MidiTok, a convenient tool to tokenize symbolic music for deep neural networks

Nathan Fradet, Jean-Pierre Briot, Fabien Chhel, Amal El Fallah Seghrouchni, Nicolas Gutowski

MidiTok is a Python package designed to transform MIDI files into sequences of tokens, to be used with deep neural networks such as Transformers or RNNs. Similarly to text in the NLP field, symbolic music as to be encoded and transform into sequences of tokens to be used with these networks. However whereas text is simply words put in a specific order, music is constituted of notes with several characteristics that can be represented in several ways and with several precisions. MidiTok was design to take care of this, offering a convenient way and multiple strategies to encode symbolic music, with flexible parameters.

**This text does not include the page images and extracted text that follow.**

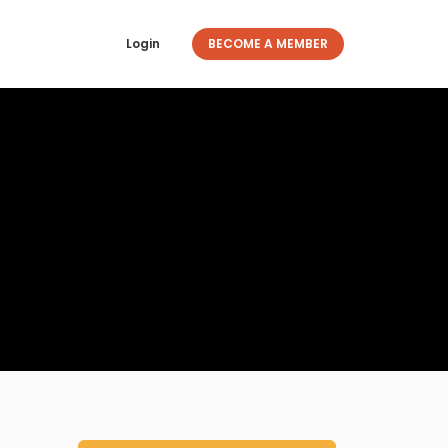
Login
BECOME A MEMBER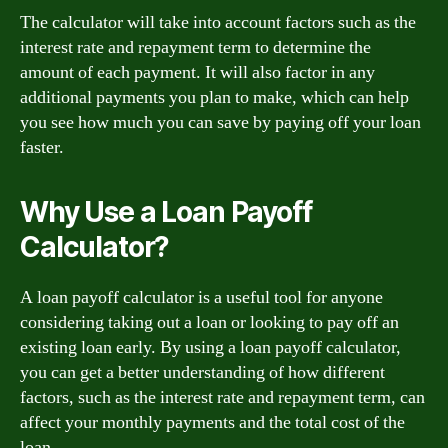
The calculator will take into account factors such as the
interest rate and repayment term to determine the
amount of each payment. It will also factor in any
additional payments you plan to make, which can help
you see how much you can save by paying off your loan
faster.
Why Use a Loan Payoff
Calculator?
A loan payoff calculator is a useful tool for anyone
considering taking out a loan or looking to pay off an
existing loan early. By using a loan payoff calculator,
you can get a better understanding of how different
factors, such as the interest rate and repayment term, can
affect your monthly payments and the total cost of the
loan.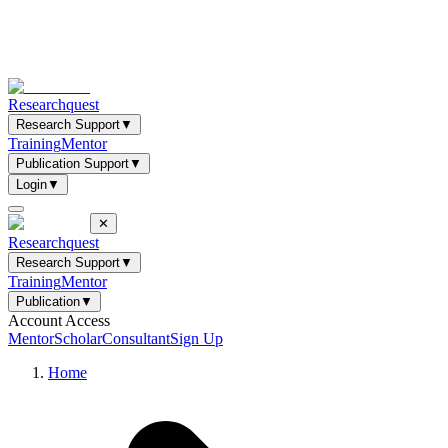
Researchquest
Research Support
▼
Training
Mentor
Publication Support
▼
Login
▼
✕
Researchquest
Research Support
▼
Training
Mentor
Publication
▼
Account Access
Mentor
Scholar
Consultant
Sign Up
Home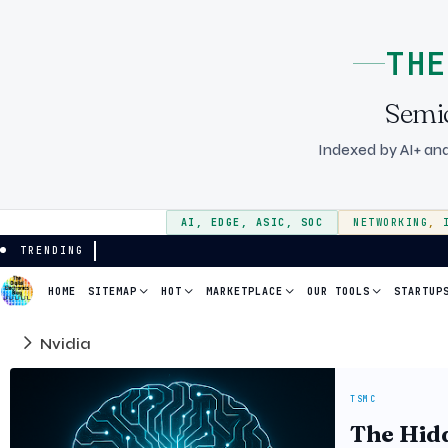
THE
Semi
Indexed by AI+ and
AI
,
EDGE
,
ASIC
,
SOC
NETWORKING
,
TRENDING
HOME
SITEMAP
HOT
MARKETPLACE
OUR TOOLS
STARTUP
Nvidia
TSMC
The Hidd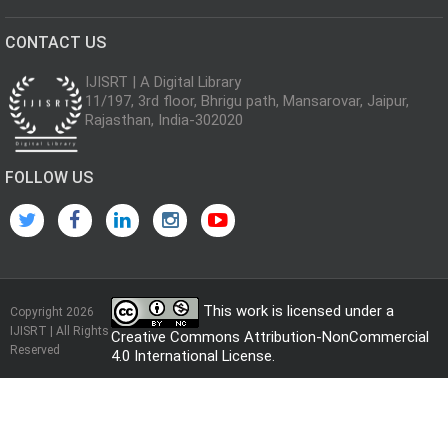
CONTACT US
IJISRT | A Digital Library
11/197, 3rd floor, Bhrigu path, Mansarovar, Jaipur,
Rajasthan, India-302020
FOLLOW US
This work is licensed under a
Copyright 2026
IJISRT | All Rights
Creative Commons Attribution-NonCommercial
Reserved
4.0 International License
.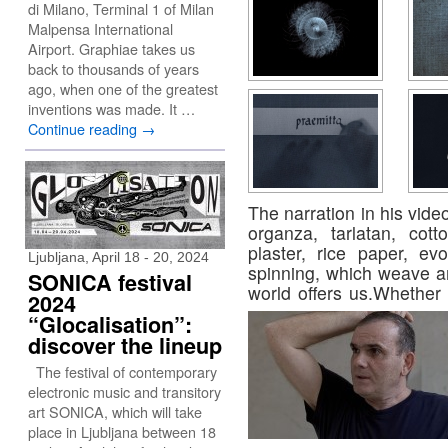
di Milano, Terminal 1 of Milan
Malpensa International
Airport. Graphiae takes us
back to thousands of years
ago, when one of the greatest
inventions was made. It …
Continue reading
→
The narration in his video
organza, tarlatan, cott
plaster, rice paper, evo
Ljubljana, April 18 - 20, 2024
spinning, which weave an
SONICA festival
world offers us.Whether
2024
“Glocalisation”:
discover the lineup
The festival of contemporary
electronic music and transitory
art SONICA, which will take
place in Ljubljana between 18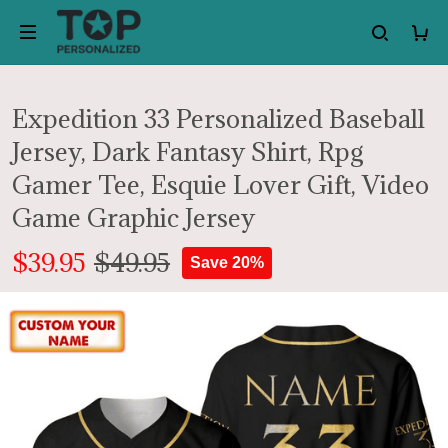
Expedition 33 Personalized Baseball
Jersey, Dark Fantasy Shirt, Rpg
Gamer Tee, Esquie Lover Gift, Video
Game Graphic Jersey
$39.95
$49.95
Save 20%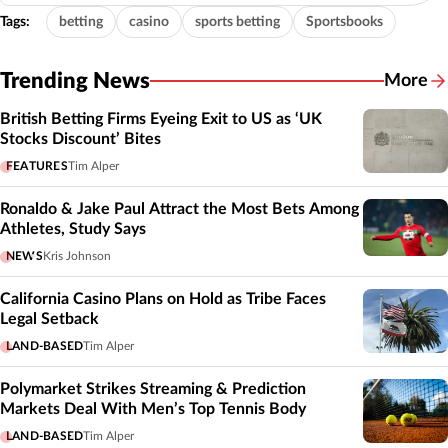
Tags:
betting
casino
sports betting
Sportsbooks
Trending News
More
British Betting Firms Eyeing Exit to US as ‘UK
Stocks Discount’ Bites
FEATURES
Tim Alper
Ronaldo & Jake Paul Attract the Most Bets Among
Athletes, Study Says
NEWS
Kris Johnson
California Casino Plans on Hold as Tribe Faces
Legal Setback
LAND-BASED
Tim Alper
Polymarket Strikes Streaming & Prediction
Markets Deal With Men’s Top Tennis Body
LAND-BASED
Tim Alper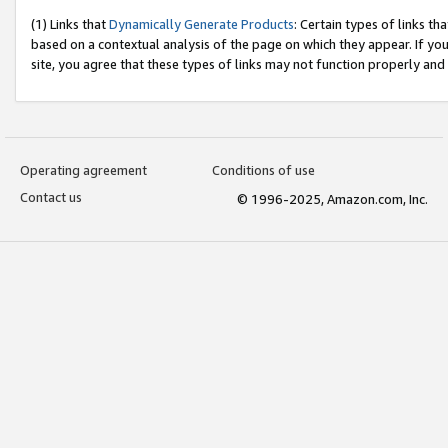
(1) Links that
Dynamically Generate Products
: Certain types of links t
based on a contextual analysis of the page on which they appear. If y
site, you agree that these types of links may not function properly and
Operating agreement
Conditions of use
Contact us
© 1996-2025, Amazon.com, Inc.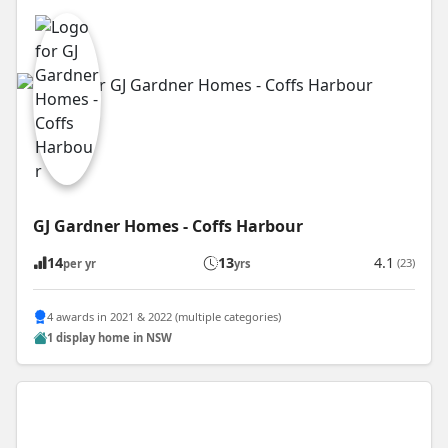
GJ Gardner Homes - Coffs Harbour
14
13
4.1
(23)
per yr
yrs
4 awards in 2021 & 2022 (multiple categories)
1 display home in NSW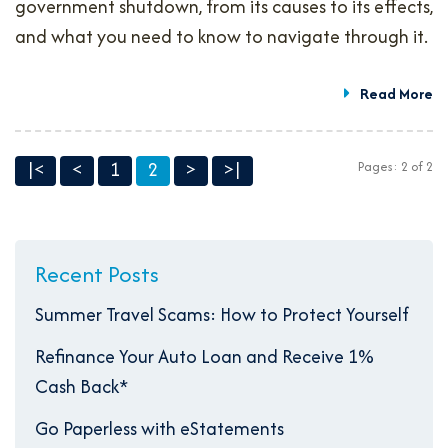
government shutdown, from its causes to its effects,
and what you need to know to navigate through it.
Read More
|<
<
1
2
>
>|
Pages: 2 of 2
Recent Posts
Summer Travel Scams: How to Protect Yourself
Refinance Your Auto Loan and Receive 1%
Cash Back*
Go Paperless with eStatements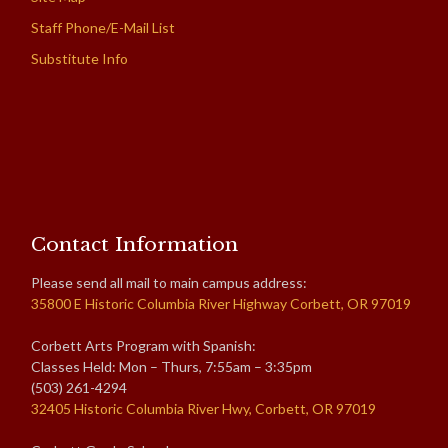
Staff Phone/E-Mail List
Substitute Info
Contact Information
Please send all mail to main campus address:
35800 E Historic Columbia River Highway Corbett, OR 97019
Corbett Arts Program with Spanish:
Classes Held: Mon – Thurs, 7:55am – 3:35pm
(503) 261-4294
32405 Historic Columbia River Hwy, Corbett, OR 97019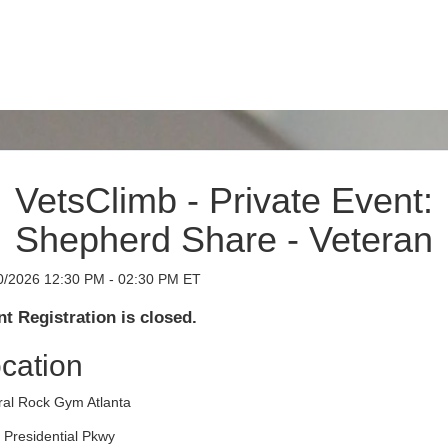
VetsClimb - Private Event:
Shepherd Share - Veteran
0/2026 12:30 PM - 02:30 PM ET
t Registration is closed.
cation
ral Rock Gym Atlanta
 Presidential Pkwy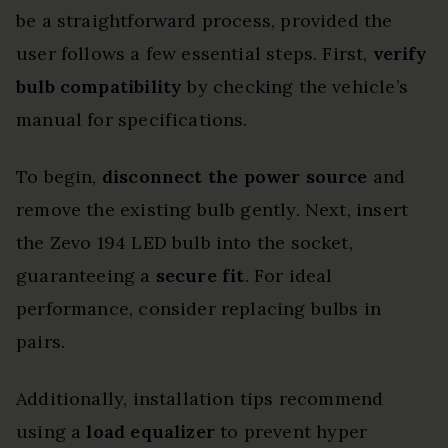
be a straightforward process, provided the
user follows a few essential steps. First,
verify
bulb compatibility
by checking the vehicle’s
manual for specifications.
To begin,
disconnect the power source
and
remove the existing bulb gently. Next, insert
the Zevo 194 LED bulb into the socket,
guaranteeing a
secure fit
. For ideal
performance, consider replacing bulbs in
pairs.
Additionally, installation tips recommend
using a
load equalizer
to prevent hyper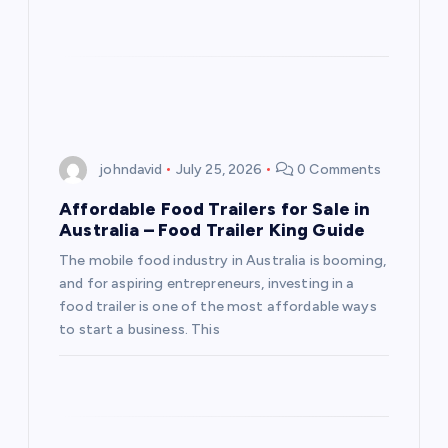
johndavid
July 25, 2026
0 Comments
Affordable Food Trailers for Sale in
Australia – Food Trailer King Guide
The mobile food industry in Australia is booming,
and for aspiring entrepreneurs, investing in a
food trailer is one of the most affordable ways
to start a business. This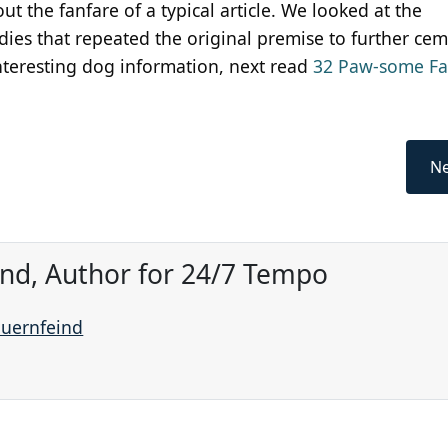
t the fanfare of a typical article. We looked at the
ies that repeated the original premise to further cem
interesting dog information, next read
32 Paw-some Fa
Ne
ind, Author for 24/7 Tempo
auernfeind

Nathan Fradet is a PhD candidate at LIP6, Sorbonne University-CNRS and Aubay since April 2021. He works on music generation by deep learning networks. More specifically, he works on way to enhance the capabilities of Transformers networks to generate controlled, expressive and pleasant symbolic music for human-machine co-creativity and artificial creativity. One of his key topic is towards the efficiency of Transformers and Attention mechanisms, as these consuming architectures often requires time and memory, where one would want them to be fast and efficient in a musical creative context.